Festplatte intern

Einbau einer Festplatte intern

Bevor Sie eine Festplatte intern in Ihren PC einbauen, sollten Sie folgende Hinweise beachten.
Die Hände vor dem Einbau waschen, das Fett kann durch oxidieren des Metalls Kontakte evt. zerstören. Da Platinen mit gedruckten Schaltkreisen sowie Festplattenlaufwerke elektronische Komponente enthalten, reagieren die Platine sehr empfindlich auf statische Entladungen. Sogar die normale statische Aufladung der Kleidung kann diese Komponente zerstören. Sie sollten diese Komponente nur dann berühren wenn Sie entsprechende Maßnahmen gegen Statische Entladungen getroffen haben. So können Sie z.B. einen geerdeten Gegenstand anfassen, bevor Sie die Festplatte intern berühren.

Außerdem sollten Sie die technischen Vorraussetzungen überprüfen. Die Größe der neuen Festplatte intern muss vom Mainboard-BIOS unterstützen. Aktuelle Festplatten verursachen bei älteren Mainboards manchmal Probleme, aber lassen sich meistens nach einem BIOS-Update beheben.

Nun muss noch der richtige Anschluss auf dem Mainboard vorhanden sein. Derzeit gibt es neben dem neuren SATA Format und dem nochmals schnelleren SATA2 auch noch die alten IDE-Ultra-ATA-Anschlüsse. Ein entsprechender Stromanschluss muss bei Serial ATA Festplatten vorhanden sein. In den meisten Fällen liegt dem Mainboard ein Stromadapter bei.

Eine Festplatte intern zum Einbauen

Eine Festplatte intern zum Einbauen © elefale / PIXELIO'

Der Einbau der Festpatte intern

Als aller erstes schalten Sie den PC aus. Am besten Sie ziehen auch den Stecker des Netzteils.
Um die Festplatte einzubauen, wird sie in einen freien Schacht eingeführt. An beiden Seiten fixieren Sie die Platte mit zwei kurzen Schrauben. Um die Festplattenelektronik nicht zu beschädigen, sollten Sie keine langen Schrauben benutzen. Wenn sich schon eine Festplatte im PC befindet, oder sie zwei einbauen möchten, achten sie darauf, dass genügen Abstand zwischen beiden Festplatten ist, denn eine Festplatte intern kann sehr warm werden. Dadurch können die Platten schneller kaputt gehen.

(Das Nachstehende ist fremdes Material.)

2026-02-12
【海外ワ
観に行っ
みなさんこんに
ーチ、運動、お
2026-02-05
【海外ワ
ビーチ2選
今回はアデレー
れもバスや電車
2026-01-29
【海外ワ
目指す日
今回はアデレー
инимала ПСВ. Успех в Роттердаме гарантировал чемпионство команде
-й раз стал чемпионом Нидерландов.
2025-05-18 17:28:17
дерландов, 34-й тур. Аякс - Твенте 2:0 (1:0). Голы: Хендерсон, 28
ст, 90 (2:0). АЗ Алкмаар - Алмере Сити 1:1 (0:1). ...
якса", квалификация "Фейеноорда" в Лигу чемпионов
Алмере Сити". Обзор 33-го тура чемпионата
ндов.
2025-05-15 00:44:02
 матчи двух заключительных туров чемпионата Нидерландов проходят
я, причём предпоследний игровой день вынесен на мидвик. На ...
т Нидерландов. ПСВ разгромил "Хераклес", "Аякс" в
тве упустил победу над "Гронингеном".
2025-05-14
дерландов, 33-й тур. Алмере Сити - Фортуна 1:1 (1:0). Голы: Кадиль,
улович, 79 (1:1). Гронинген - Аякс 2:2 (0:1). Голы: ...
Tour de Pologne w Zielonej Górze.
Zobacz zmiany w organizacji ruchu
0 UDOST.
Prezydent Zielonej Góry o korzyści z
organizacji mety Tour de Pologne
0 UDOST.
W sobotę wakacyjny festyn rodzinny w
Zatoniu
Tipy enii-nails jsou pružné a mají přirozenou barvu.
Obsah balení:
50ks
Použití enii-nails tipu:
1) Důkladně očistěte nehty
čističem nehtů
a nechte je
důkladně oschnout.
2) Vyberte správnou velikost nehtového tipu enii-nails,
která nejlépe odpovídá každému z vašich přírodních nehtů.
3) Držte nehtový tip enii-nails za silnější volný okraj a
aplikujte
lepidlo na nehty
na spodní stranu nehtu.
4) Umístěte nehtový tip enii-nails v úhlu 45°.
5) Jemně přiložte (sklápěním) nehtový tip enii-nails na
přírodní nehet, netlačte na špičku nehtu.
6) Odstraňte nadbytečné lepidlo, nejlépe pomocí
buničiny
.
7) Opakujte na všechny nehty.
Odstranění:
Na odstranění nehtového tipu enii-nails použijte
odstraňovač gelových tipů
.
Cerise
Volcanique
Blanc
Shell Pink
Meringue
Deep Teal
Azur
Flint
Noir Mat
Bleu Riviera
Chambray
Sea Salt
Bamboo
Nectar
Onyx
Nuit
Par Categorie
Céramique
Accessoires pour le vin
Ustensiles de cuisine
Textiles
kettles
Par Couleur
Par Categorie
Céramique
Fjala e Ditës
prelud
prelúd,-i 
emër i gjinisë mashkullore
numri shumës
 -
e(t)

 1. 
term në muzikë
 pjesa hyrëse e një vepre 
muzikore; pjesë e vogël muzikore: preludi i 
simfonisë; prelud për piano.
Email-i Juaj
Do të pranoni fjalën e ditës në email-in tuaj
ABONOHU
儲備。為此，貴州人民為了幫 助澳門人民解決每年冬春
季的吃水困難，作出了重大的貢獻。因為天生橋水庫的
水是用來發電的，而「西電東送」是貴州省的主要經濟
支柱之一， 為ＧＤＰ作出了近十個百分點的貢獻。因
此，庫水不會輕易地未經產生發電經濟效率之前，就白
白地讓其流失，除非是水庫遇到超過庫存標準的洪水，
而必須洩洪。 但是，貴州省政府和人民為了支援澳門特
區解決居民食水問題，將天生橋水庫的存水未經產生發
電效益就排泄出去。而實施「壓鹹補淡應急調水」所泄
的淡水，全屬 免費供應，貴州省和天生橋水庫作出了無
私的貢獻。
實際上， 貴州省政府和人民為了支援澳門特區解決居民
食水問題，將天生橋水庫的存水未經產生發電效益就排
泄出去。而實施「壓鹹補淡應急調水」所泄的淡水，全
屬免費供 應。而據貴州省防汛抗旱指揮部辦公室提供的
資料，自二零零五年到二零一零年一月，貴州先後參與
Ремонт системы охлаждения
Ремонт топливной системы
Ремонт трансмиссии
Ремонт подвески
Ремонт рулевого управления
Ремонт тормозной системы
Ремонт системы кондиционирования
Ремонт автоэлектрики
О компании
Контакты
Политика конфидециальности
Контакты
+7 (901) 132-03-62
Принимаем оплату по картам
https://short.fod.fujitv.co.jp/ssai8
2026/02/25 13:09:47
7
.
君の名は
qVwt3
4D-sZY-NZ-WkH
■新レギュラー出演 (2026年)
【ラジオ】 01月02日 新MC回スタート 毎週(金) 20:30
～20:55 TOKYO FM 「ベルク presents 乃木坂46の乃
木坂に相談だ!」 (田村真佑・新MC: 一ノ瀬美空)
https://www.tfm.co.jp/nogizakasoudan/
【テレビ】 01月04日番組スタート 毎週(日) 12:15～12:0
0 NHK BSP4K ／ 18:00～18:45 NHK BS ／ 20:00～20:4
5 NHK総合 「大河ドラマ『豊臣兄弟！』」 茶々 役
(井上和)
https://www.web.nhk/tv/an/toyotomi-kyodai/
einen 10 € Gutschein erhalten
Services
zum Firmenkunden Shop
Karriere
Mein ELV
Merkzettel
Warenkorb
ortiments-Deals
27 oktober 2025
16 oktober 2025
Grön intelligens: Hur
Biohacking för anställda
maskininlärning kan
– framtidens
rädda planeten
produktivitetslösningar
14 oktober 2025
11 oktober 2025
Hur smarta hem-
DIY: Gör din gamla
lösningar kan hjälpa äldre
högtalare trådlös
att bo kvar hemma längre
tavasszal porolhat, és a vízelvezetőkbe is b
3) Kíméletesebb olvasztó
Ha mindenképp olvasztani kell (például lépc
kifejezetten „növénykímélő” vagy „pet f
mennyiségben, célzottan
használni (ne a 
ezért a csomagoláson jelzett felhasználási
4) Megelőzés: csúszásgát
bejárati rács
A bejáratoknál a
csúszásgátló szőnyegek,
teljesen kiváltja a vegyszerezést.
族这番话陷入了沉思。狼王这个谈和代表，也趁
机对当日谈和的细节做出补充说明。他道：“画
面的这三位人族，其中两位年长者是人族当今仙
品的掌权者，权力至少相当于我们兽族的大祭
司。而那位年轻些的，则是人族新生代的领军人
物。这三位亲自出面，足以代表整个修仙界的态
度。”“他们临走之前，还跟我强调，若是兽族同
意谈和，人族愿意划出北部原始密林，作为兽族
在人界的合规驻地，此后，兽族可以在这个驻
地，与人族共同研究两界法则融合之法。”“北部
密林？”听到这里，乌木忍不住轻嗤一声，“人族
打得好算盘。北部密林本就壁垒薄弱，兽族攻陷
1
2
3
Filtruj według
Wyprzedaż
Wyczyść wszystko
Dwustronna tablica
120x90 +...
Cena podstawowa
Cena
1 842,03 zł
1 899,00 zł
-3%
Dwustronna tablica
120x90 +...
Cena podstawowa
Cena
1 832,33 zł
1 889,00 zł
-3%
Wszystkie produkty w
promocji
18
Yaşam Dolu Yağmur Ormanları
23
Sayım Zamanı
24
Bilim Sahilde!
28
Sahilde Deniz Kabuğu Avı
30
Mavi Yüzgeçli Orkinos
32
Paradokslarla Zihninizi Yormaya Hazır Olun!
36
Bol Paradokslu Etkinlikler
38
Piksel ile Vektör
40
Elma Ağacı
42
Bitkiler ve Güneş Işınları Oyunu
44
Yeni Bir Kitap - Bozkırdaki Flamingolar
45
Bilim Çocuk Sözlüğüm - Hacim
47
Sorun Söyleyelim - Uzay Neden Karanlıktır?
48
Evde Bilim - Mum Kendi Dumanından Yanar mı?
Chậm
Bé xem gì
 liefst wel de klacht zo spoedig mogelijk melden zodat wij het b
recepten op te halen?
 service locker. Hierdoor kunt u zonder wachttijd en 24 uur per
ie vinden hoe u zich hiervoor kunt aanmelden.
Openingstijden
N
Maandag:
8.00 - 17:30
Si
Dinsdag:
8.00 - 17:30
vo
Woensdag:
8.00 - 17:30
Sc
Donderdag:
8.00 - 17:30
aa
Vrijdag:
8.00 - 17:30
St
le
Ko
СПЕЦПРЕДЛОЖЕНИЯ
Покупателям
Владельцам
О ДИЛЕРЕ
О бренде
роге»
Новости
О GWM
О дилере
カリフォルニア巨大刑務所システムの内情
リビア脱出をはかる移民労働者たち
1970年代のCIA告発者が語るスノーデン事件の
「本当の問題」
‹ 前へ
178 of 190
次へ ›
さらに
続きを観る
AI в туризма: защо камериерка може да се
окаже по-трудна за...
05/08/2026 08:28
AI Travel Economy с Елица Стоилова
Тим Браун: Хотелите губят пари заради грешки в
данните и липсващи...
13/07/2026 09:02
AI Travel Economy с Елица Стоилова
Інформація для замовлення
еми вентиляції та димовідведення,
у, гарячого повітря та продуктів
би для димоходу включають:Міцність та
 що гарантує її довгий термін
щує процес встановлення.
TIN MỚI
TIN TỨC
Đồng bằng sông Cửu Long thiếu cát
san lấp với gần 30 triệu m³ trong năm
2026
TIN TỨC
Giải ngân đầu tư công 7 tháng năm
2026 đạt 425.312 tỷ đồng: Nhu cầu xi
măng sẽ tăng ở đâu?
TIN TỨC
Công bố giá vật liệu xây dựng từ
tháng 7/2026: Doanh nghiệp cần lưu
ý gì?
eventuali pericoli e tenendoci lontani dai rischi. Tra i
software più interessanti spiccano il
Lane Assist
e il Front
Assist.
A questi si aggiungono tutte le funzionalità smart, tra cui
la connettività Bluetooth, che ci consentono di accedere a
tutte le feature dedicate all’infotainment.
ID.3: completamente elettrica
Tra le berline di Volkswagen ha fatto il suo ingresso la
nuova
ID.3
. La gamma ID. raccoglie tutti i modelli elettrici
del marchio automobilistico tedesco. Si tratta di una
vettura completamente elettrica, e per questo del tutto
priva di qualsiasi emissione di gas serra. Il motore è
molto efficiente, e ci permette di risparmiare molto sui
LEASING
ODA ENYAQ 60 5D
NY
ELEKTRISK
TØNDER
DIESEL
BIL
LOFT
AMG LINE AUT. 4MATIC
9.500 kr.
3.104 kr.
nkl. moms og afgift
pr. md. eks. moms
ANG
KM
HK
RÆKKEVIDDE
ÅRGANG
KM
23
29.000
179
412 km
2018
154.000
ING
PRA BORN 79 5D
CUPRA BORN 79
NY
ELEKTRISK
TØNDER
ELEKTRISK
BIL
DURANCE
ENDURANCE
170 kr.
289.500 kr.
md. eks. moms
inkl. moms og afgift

Jetzt müssen Sie die Festplatte nur noch an das System anschließen. Hierbei wird das passende Datenkabel angeschlossen. Bei ATA-Flachbandkabeln achten Sie bitte darauf, dass der Pin1 (die rote Markierung am Kabel) auch auf den Pin1 am Gerät angesteckt wird. Das Kabel sollte am ersten IDE-Anschluss des Mainboards angeschlossen werden, um die beste Leistung zu erhalten. Die Reienfolge bei Serial ATA egal. Der PC kann, nach dem Sie auch das Stromkabel angeschlossen haben, wieder Angeschallten werden.

Die Festplatte intern sollte nach dem Starten des Rechners erkannt und angezeigt werden. Da sie allerdings Fabrikneu ist, sollten sich keine Daten auf ihr befinden. Mit einer Windows Installations-CD oder einem Partitionierungsprogramm (wie z.B. Partition Magic) kann nun die Partitionierung der Festplatte erfolgen. Hierbei wird ein Dateisystem erstellt, das bei Windows 2000 und XP NTFS sein sollte. Bei Win95, 98 und ME sollten sie FAT32 nehmen. Linux kommt mit EXT3 am besten klar.